• DIRECTIONS FOR THIS TASK
Please rewrite the text lines of the entries below with "Assistenza" replaced by "Supporto" and everything else left as it is. Leave the pictures out of your answer.

Dataset entries
****************************************
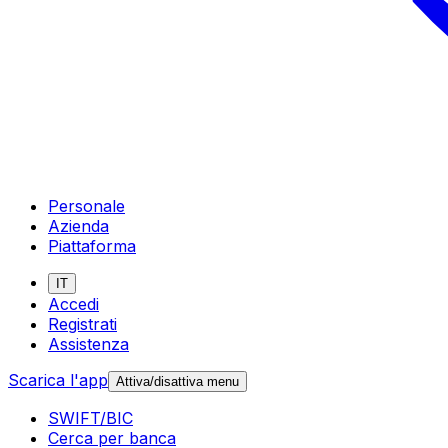
Personale
Azienda
Piattaforma
IT
Accedi
Registrati
Assistenza
Scarica l'app
Attiva/disattiva menu
SWIFT/BIC
Cerca per banca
****************************************
• TASK ANSWER
Personale
Azienda
Piattaforma
IT
Accedi
Registrati
Supporto
Scarica l'app
Attiva/disattiva menu
SWIFT/BIC
Cerca per banca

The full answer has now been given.